(Records from a dataset)
++++
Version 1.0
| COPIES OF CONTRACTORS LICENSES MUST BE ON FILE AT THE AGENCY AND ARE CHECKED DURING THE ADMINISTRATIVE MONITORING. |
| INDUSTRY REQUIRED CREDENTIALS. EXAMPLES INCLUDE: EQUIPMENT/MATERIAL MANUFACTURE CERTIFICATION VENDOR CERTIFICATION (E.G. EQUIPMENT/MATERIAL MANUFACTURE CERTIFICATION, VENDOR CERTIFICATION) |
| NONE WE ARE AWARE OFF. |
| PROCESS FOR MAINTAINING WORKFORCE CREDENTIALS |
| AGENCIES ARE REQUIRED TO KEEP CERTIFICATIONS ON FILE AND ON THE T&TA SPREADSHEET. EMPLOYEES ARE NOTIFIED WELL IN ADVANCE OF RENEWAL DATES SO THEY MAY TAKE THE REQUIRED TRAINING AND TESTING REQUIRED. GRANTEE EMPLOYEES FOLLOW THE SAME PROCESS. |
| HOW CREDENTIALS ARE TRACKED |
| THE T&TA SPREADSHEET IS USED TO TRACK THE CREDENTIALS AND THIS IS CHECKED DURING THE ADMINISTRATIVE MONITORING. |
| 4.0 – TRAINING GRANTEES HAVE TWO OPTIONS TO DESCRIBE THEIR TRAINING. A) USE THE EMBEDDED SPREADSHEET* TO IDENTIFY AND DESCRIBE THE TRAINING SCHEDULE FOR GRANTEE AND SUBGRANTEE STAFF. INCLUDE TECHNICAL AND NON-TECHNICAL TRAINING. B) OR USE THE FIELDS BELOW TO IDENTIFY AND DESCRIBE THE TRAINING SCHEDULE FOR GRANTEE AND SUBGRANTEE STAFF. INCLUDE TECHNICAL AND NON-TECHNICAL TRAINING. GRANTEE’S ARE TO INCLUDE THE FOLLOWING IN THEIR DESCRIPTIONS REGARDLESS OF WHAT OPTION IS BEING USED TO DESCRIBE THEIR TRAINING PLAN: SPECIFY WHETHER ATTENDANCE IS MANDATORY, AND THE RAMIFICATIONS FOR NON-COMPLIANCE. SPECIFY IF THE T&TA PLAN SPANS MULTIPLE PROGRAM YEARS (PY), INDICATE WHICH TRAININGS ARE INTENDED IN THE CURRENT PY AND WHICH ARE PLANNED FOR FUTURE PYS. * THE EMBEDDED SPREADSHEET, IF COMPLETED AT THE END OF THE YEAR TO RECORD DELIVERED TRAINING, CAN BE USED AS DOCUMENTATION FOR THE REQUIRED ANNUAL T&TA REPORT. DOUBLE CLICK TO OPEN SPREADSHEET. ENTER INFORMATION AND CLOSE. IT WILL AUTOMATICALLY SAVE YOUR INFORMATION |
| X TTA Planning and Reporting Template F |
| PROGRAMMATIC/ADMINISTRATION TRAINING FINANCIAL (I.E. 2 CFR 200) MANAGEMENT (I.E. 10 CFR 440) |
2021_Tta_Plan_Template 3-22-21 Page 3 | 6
++++
» PROBLEM TO SOLVE
The answer must be every entry, reproduced exactly.

» RESULT BELOW
Version 1.0
| COPIES OF CONTRACTORS LICENSES MUST BE ON FILE AT THE AGENCY AND ARE CHECKED DURING THE ADMINISTRATIVE MONITORING. |
| INDUSTRY REQUIRED CREDENTIALS. EXAMPLES INCLUDE: EQUIPMENT/MATERIAL MANUFACTURE CERTIFICATION VENDOR CERTIFICATION (E.G. EQUIPMENT/MATERIAL MANUFACTURE CERTIFICATION, VENDOR CERTIFICATION) |
| NONE WE ARE AWARE OFF. |
| PROCESS FOR MAINTAINING WORKFORCE CREDENTIALS |
| AGENCIES ARE REQUIRED TO KEEP CERTIFICATIONS ON FILE AND ON THE T&TA SPREADSHEET. EMPLOYEES ARE NOTIFIED WELL IN ADVANCE OF RENEWAL DATES SO THEY MAY TAKE THE REQUIRED TRAINING AND TESTING REQUIRED. GRANTEE EMPLOYEES FOLLOW THE SAME PROCESS. |
| HOW CREDENTIALS ARE TRACKED |
| THE T&TA SPREADSHEET IS USED TO TRACK THE CREDENTIALS AND THIS IS CHECKED DURING THE ADMINISTRATIVE MONITORING. |
| 4.0 – TRAINING GRANTEES HAVE TWO OPTIONS TO DESCRIBE THEIR TRAINING. A) USE THE EMBEDDED SPREADSHEET* TO IDENTIFY AND DESCRIBE THE TRAINING SCHEDULE FOR GRANTEE AND SUBGRANTEE STAFF. INCLUDE TECHNICAL AND NON-TECHNICAL TRAINING. B) OR USE THE FIELDS BELOW TO IDENTIFY AND DESCRIBE THE TRAINING SCHEDULE FOR GRANTEE AND SUBGRANTEE STAFF. INCLUDE TECHNICAL AND NON-TECHNICAL TRAINING. GRANTEE’S ARE TO INCLUDE THE FOLLOWING IN THEIR DESCRIPTIONS REGARDLESS OF WHAT OPTION IS BEING USED TO DESCRIBE THEIR TRAINING PLAN: SPECIFY WHETHER ATTENDANCE IS MANDATORY, AND THE RAMIFICATIONS FOR NON-COMPLIANCE. SPECIFY IF THE T&TA PLAN SPANS MULTIPLE PROGRAM YEARS (PY), INDICATE WHICH TRAININGS ARE INTENDED IN THE CURRENT PY AND WHICH ARE PLANNED FOR FUTURE PYS. * THE EMBEDDED SPREADSHEET, IF COMPLETED AT THE END OF THE YEAR TO RECORD DELIVERED TRAINING, CAN BE USED AS DOCUMENTATION FOR THE REQUIRED ANNUAL T&TA REPORT. DOUBLE CLICK TO OPEN SPREADSHEET. ENTER INFORMATION AND CLOSE. IT WILL AUTOMATICALLY SAVE YOUR INFORMATION |
| X TTA Planning and Reporting Template F |
| PROGRAMMATIC/ADMINISTRATION TRAINING FINANCIAL (I.E. 2 CFR 200) MANAGEMENT (I.E. 10 CFR 440) |
2021_Tta_Plan_Template 3-22-21 Page 3 | 6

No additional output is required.